Excerpt of message (sent 3 July 2002) by Bernard Aboba:
> In answer to your question, here is a suggestion from Dan Simon for 
> determining the appropriate generators for the IKE primes, for use with SRP.

Ok.  I didn't know that but I probably would have learned it if I had
done the necessary reading about groups and generators.  But the point
of my question wasn't "is it possible to compute g" but rather "how
about supplying g in the spec" (since the g=2 from IKE is not
appropriate).   It seems a bit redundant for everyone to repeat the
search for a suitable g...

So what's the story about unlisted groups?  Is an implementation that
accepts only the groups listed in appendix A, but not any "locally
generated" ones, a compliant implementation?  If not, why not?

> -----Original Message-----
> From: Dan Simon
> Sent: Friday, June 07, 2002 2:36 PM
> To: iscsi-security@external.cisco.com
> Subject: SRP groups
> 
> To determine if a given g is a generator of the whole group (a necessary
> property for SRP), you need to know the factorization of (p - 1); you
> raise the candidate to the power of x for all x which are factors (not
> just prime factors) of p - 1, and reject it if you ever get 1 (mod p).  In 
> the case of the IKE primes, which are of the form p - 1 = 2q, q prime, just 
> test that neither g^2 nor g^q are 1 (mod p); any g that passes that test 
> will do.  If the SRP primes were generated randomly, then their predecessors 
> (i.e., p - 1) may not be easy to factor; but if they are, then you can 
> choose a generator for them as I've described.
> 
>                 Hope that helps,
> 
>                           Dan
> 
> 
> ---------- Forwarded message ----------
> Date: Wed, 10 Apr 2002 21:19:18 -0700
> From: Tom Wu <tom@arcot.com>
> To: Bernard Aboba <aboba@internaut.com>
> Cc: iscsi-security@external.cisco.com
> Subject: Re: SRP groups
> Bernard,
> 
> I generated the non-IKE primes randomly.  I did not go through the full
> process of generating numbers with optimized forms, nor did I attempt to 
> prove them prime using a rigorous test.  This was primarily because, at the 
> time I generated them, those prepackged groups were intended mainly as a 
> timesaver for people installing the SRP distribution; I expected many admins 
> to generate their own groups, using the Open Source tconf tool in the SRP 
> distribution, for their own peace of mind.

Ok, so now I'm confused.  Dan says "you need to know the factorization
of p-1" but presumably that is not known for a randomly chosen p.  

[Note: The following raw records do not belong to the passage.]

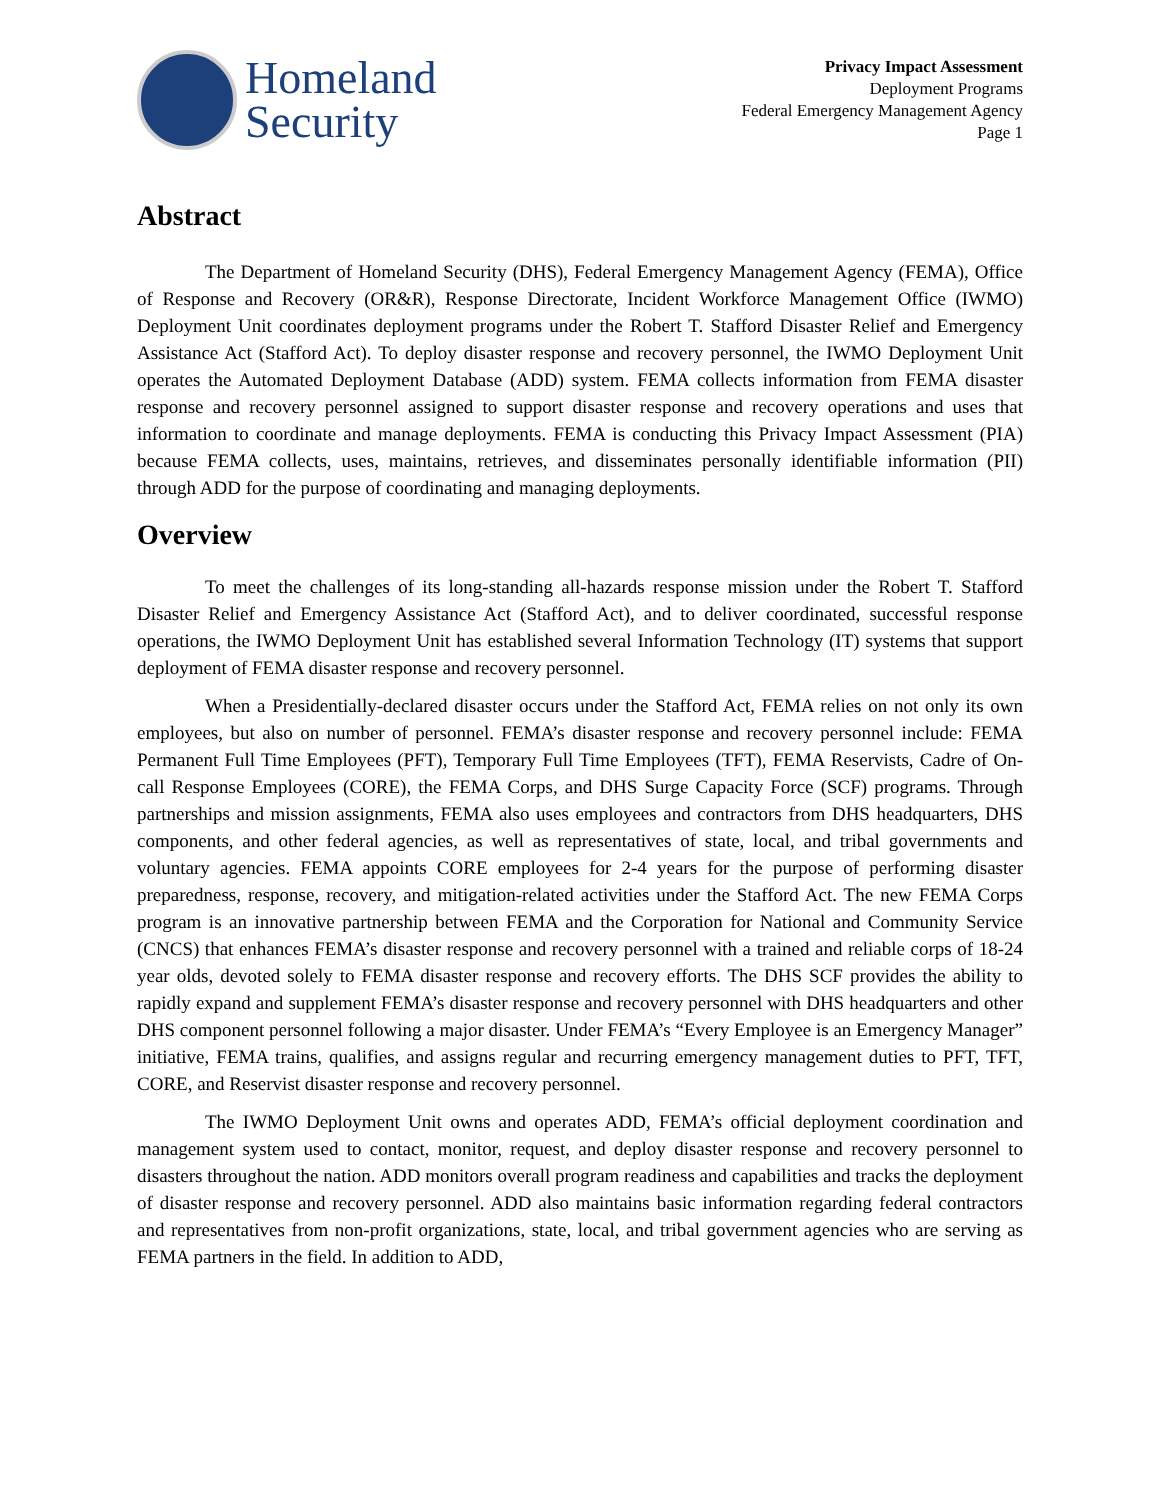Homeland
Security
Privacy Impact Assessment
Deployment Programs
Federal Emergency Management Agency
Page 1
Abstract
The Department of Homeland Security (DHS), Federal Emergency Management Agency (FEMA), Office of Response and Recovery (OR&R), Response Directorate, Incident Workforce Management Office (IWMO) Deployment Unit coordinates deployment programs under the Robert T. Stafford Disaster Relief and Emergency Assistance Act (Stafford Act). To deploy disaster response and recovery personnel, the IWMO Deployment Unit operates the Automated Deployment Database (ADD) system. FEMA collects information from FEMA disaster response and recovery personnel assigned to support disaster response and recovery operations and uses that information to coordinate and manage deployments. FEMA is conducting this Privacy Impact Assessment (PIA) because FEMA collects, uses, maintains, retrieves, and disseminates personally identifiable information (PII) through ADD for the purpose of coordinating and managing deployments.
Overview
To meet the challenges of its long-standing all-hazards response mission under the Robert T. Stafford Disaster Relief and Emergency Assistance Act (Stafford Act), and to deliver coordinated, successful response operations, the IWMO Deployment Unit has established several Information Technology (IT) systems that support deployment of FEMA disaster response and recovery personnel.
When a Presidentially-declared disaster occurs under the Stafford Act, FEMA relies on not only its own employees, but also on number of personnel. FEMA’s disaster response and recovery personnel include: FEMA Permanent Full Time Employees (PFT), Temporary Full Time Employees (TFT), FEMA Reservists, Cadre of On-call Response Employees (CORE), the FEMA Corps, and DHS Surge Capacity Force (SCF) programs. Through partnerships and mission assignments, FEMA also uses employees and contractors from DHS headquarters, DHS components, and other federal agencies, as well as representatives of state, local, and tribal governments and voluntary agencies. FEMA appoints CORE employees for 2-4 years for the purpose of performing disaster preparedness, response, recovery, and mitigation-related activities under the Stafford Act. The new FEMA Corps program is an innovative partnership between FEMA and the Corporation for National and Community Service (CNCS) that enhances FEMA’s disaster response and recovery personnel with a trained and reliable corps of 18-24 year olds, devoted solely to FEMA disaster response and recovery efforts. The DHS SCF provides the ability to rapidly expand and supplement FEMA’s disaster response and recovery personnel with DHS headquarters and other DHS component personnel following a major disaster. Under FEMA’s “Every Employee is an Emergency Manager” initiative, FEMA trains, qualifies, and assigns regular and recurring emergency management duties to PFT, TFT, CORE, and Reservist disaster response and recovery personnel.
The IWMO Deployment Unit owns and operates ADD, FEMA’s official deployment coordination and management system used to contact, monitor, request, and deploy disaster response and recovery personnel to disasters throughout the nation. ADD monitors overall program readiness and capabilities and tracks the deployment of disaster response and recovery personnel. ADD also maintains basic information regarding federal contractors and representatives from non-profit organizations, state, local, and tribal government agencies who are serving as FEMA partners in the field. In addition to ADD,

> The secondary reason was that the requirements/constraints for SRP
> groups are not quite the same as the IKE groups.  The IKE groups have
> the prime as 7 (mod 8) because of the lower-bits optimization, and g =
> 2, which can be faster with some bignum implementations.  This means
> that g generates the group of size (p-1)/2, whereas SRP requires that g
> generate the largest group of size (p-1), i.e. a primitive root.
> 
> That said, I'd have no problem with re-using the IKE primes as the prime for 
> SRP groups, using a different "g" such that it is a primitive root. That's 
> already been done for bitlengths 768 and 1024.

That being the case, it would be good for those values for g to be
listed in the spec.

       paul